Seattle mencatat hampir 1.000 kematian akibat overdosis pada tahun 2025 dan banyak wilayah kini membuka pasar obat-obatan
Dari tahun 2019 hingga 2024, populasi tunawisma di King County melonjak sebesar 46 persen menjadi 16.385 orang, menurut lembaga pemikir kebijakan publik Discovery Institute yang berbasis di Seattle.
“Kita tidak bisa terlalu terbiasa dengan keadaan yang ada sehingga kita mulai merasa wajar jika banyak orang dibiarkan tidur di luar setiap malam,” katanya.
“Kami harus memastikan bahwa setiap orang dapat mengakses dan menikmati taman, jalan setapak, trotoar, dan ruang publik lainnya. Dan kita tidak bisa terus menerus memindahkan orang dari satu tempat ke tempat lain dan menyebutnya sebagai kemajuan.’
Dia kemudian menjelaskan bagaimana kantornya akan mengatasi masalah ini dengan menjaga ruang publik tetap terbuka dan memprioritaskan pemindahan tempat perkemahan.
Namun pernyataannya diejek oleh penduduk Seattle, khususnya mereka yang tinggal di distrik Lake City yang dibanjiri X dengan testimoni tentang pemandangan mimpi buruk yang mereka alami.
‘Kedua dan Lenora memilukan. Saya melihat dua orang, berkursi roda dengan kaki dibalut, saling membantu menembak di trotoar pada pukul 14.00. SAYA TIBA KE PESTA ULANG TAHUN di ruang pelarian. Itu buruk,’ tulis seseorang.
‘Dia bisa memeriksa tanggal 12 dan Jackson, selagi dia melakukannya. Saatnya untuk turun ke lapangan dan mendapatkan kenyataan dalam dosis besar,’ tambah yang lain.
Wilson mengatakan dia mengunjungi salah satu dari banyak perkemahan tunawisma di kota itu yang telah dia janjikan untuk dibongkar dan memutuskan untuk membiarkannya tetap ada untuk memungkinkan transisi yang lebih mudah bagi para anggotanya.

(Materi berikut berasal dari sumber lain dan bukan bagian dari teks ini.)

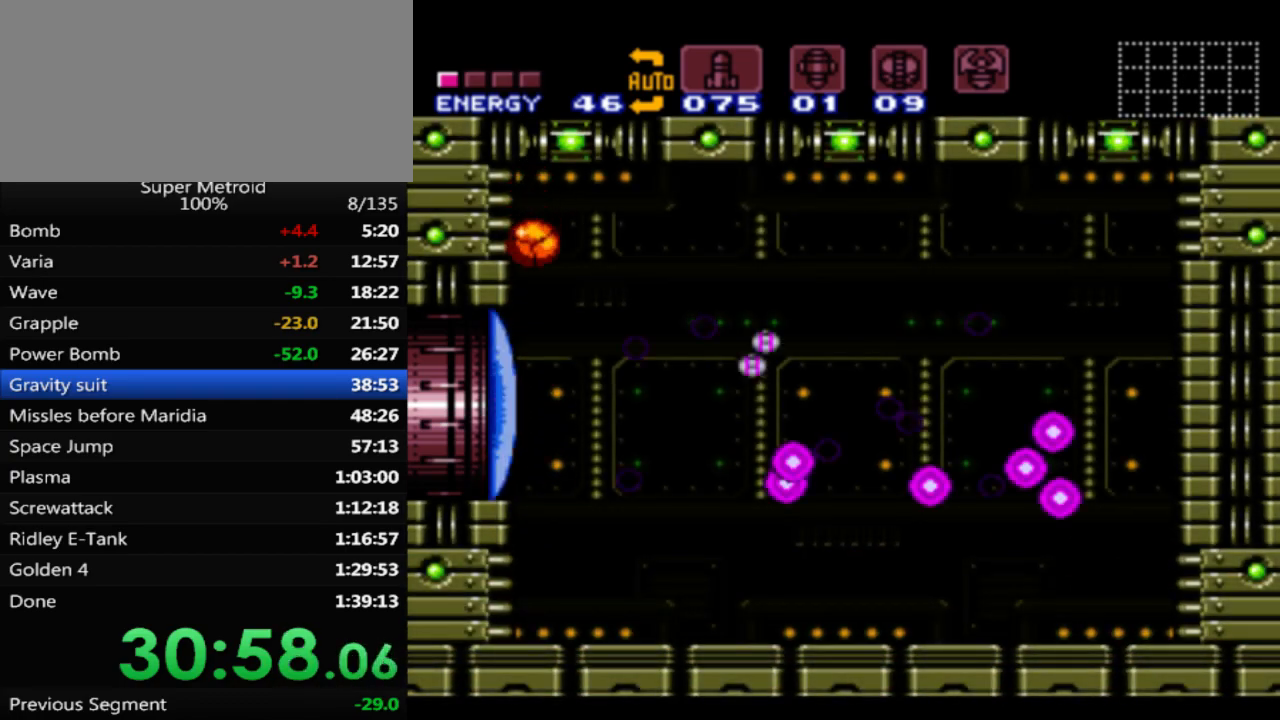
{"buttons": ["X", "DPAD_UP"], "events": [[400, "X", "down"], [450, "DPAD_UP", "down"]]}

Jurnalis Discovery Institute, Choe, mengatakan bahwa dia berbicara dengan penduduk di 33rd Ave NE yang menggambarkan daerah tersebut sebagai ‘zona bencana mutlak’ yang ‘seperti adegan dalam film zombie’.
Dia mengatakan penduduk setempat di lingkungan tersebut menantang Wilson untuk datang dan melihat dampak krisis fentanil di jalan mereka.
The Daily Mail telah menghubungi kantor Wilson untuk memberikan komentar.